Controversy , having found favorable conditions,sprout . During germination, sporesis formed protonema - juvenile stage in gametophyte development. Protonemacan be either lamellar or filamentous . As further developmentmature gametophytes are formed on which the reproductive organs (gametangia) develop , and the cycle thus closes.

VEGETATIVE REPRODUCTION – pieces of thallus or stem with leaves . Liver mosses formorgans of vegetative reproduction : brood bodies, buds, adventitious shoots, nodules .

GREEN MOSSES (breeve) .

Stem and leaves contain mechanical tissues .

Rhizoids green mossesmulticellular , .

CUKUSHKINA FLAX .

(before50 cm ) . Stems not branched Rhizoids consist of one rowmany cells . Thisdioecious plant .

On a male plant male genital organs - antheridia . At the topfemale plants are developingfemale genital organs - archegonia . FERTILIZATION PROCESS zygote . From a zygote after a few monthssprouts diploid sporophyte . .

disputes . gametophyte protonema . On protonemeare formed kidneys , from which they growadult moss plants .

SPHAGNUM MOSS .

Sphagnum refersto the order of white mosses :

▪ at the top of the stem twigs collectedto the head , ( apical branches );

▪ below branches are locatedhorizontally spaced ( protruding branches );

▪ more belowlong branches hanging branches ).

● Stems do not have rhizoids .

● Leaves . .

Chlorophyll-bearing cells . Theyhyaline cells filled with water . . Thanks to them, sphagnum.

acidifies water to a pH below 4 .

At the top of the stemsantheridia and archegonia .

FEATURES OF BRYOSYPHS .

● Bryophyteslive in places with high humidity (forests, swamps).

● Peat bogs play an important ecological role in nature. , where most European rivers have their sources.

General characteristics of higher spore plants

Higher plants that reproduce by spores are collectively called -higher spore plants.
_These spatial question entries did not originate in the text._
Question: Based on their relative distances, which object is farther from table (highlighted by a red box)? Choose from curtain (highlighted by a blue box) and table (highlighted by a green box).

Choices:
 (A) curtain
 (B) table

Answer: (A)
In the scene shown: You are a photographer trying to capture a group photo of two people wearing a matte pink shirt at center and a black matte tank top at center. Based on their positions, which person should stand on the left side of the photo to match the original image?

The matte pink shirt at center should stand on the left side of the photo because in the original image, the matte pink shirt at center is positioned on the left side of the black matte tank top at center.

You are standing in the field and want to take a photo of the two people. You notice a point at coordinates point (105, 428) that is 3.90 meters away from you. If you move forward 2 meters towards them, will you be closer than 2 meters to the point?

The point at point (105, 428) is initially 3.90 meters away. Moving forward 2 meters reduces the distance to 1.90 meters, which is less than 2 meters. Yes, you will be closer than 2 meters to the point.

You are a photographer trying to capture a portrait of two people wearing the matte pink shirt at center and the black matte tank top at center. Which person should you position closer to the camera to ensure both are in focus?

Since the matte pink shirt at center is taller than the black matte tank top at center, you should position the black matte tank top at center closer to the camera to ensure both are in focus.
TO These include mosses, ferns, horsetails and mosses.

Higher spores lead a terrestrial lifestyle. Vegetative organs (root and shoot) are developed.
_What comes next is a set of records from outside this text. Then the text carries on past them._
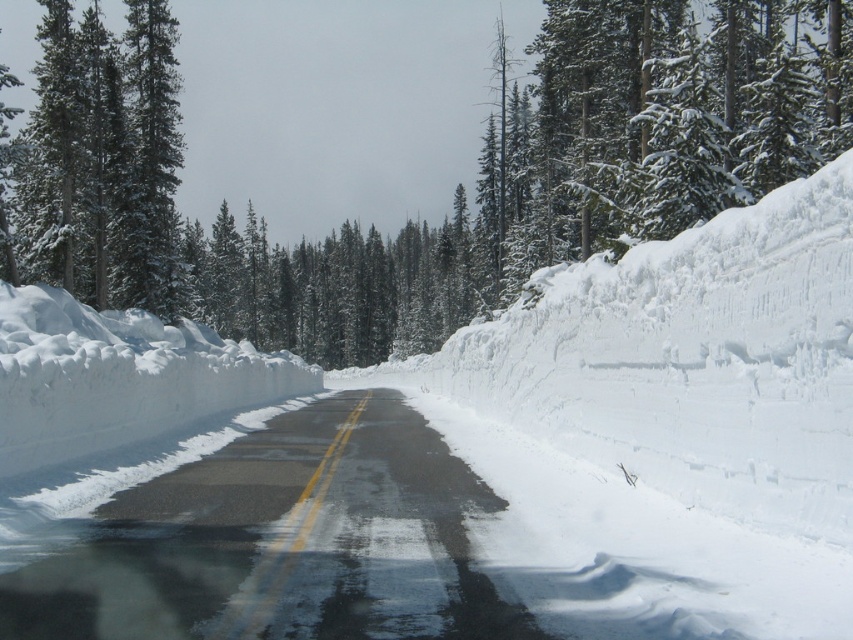
Is glossy asphalt road at center thinner than green textured pine trees at left?

Yes, glossy asphalt road at center is thinner than green textured pine trees at left.

Who is lower down, glossy asphalt road at center or green textured pine trees at left?

Positioned lower is glossy asphalt road at center.

Is point (390, 637) more distant than point (67, 104)?

No, (390, 637) is in front of (67, 104).

Where is `glossy asphalt road at center`? The width and height of the screenshot is (853, 640). glossy asphalt road at center is located at coordinates (283, 541).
Life cycle consists of alternating generations: sporophyte and gametophyte.Sporophyte well developed (with the exception of bryophytes, where the gametophyte predominates). Multicellular sporangia develop on it, in which spores are formed after meiosis. The spores germinate into the gametophyte.Gametophyte lives for a short time. Multicellular reproductive organs develop on it: male -antheridia , women's -archegonia .

Fertilization occurs only in the presence of water.
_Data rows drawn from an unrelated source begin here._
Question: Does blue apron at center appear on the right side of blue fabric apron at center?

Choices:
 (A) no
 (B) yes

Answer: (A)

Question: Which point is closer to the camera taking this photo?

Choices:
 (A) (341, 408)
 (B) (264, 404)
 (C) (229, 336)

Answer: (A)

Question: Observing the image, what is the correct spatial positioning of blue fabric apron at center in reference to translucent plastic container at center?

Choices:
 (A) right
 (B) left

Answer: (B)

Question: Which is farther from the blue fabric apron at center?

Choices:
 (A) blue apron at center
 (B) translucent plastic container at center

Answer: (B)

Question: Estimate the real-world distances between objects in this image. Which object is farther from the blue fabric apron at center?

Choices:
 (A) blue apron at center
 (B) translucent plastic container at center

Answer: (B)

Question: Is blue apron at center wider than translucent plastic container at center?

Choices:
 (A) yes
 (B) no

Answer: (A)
According to the location of the genital organs, they are distinguishedbisexual (both male and female on the same plant) andsame-sex (on different plants) plants.

It is believed that seed plants come from higher spore plants.

GENERAL CHARACTERISTICS .

MOchophytes are commonin wet habitats ( in forests, swamps, tundras, along the banks of streams. Among them there are species livingin freshwater bodies . There are no sea inhabitants.

● BRYOSYPHS LIVE ON a wide variety of substrates:soil, rocks, stones, tree trunks, on the surface of leaves of other higher plants.

Most bryophytesare shade-loving .

In lower mosses there is no division of the body into stem and leaves . The body isthallus - a flat leaf-shaped blade attached to the soil by rhizoids - outgrowths of the epidermis.

In higher mosses the body is divided into stem and small leaves . All bryophytes lack roots .

COVERING TISSUE poorly developed. In most bryophytes● stomata do not have guard cells . They cannot finely regulate gas exchange.● Rhizoids Mosses absorb water poorly, so mosses absorb it over the entire surface of their body.

CONDUCTIVE FABRICS absent or poorly developed . Most bryophytes do not have vascular tissues.

MECHANICAL FABRICS most bryophytes lack .

● The most characteristic feature of bryophytes , sharply distinguishing them from all other higher plants, ispredominance in the development cycle of the haploid generation – gametophyte (sexual) and weaker development of the diploid generation - sporophyte (asexual).

GREEN MOSSES (breeve) .

Green mosses are the only representatives of bryophytes whose gametophyteshave relatively well-developed conducting tissues , resembling xylem and phloem of vascular plants.

Stem and leaves contain mechanical tissues .

Rhizoids green mossesmulticellular , but they absorb water relatively poorly . Therefore, green mosses, as well as other classes of mosses,absorb water over the entire surface of the body .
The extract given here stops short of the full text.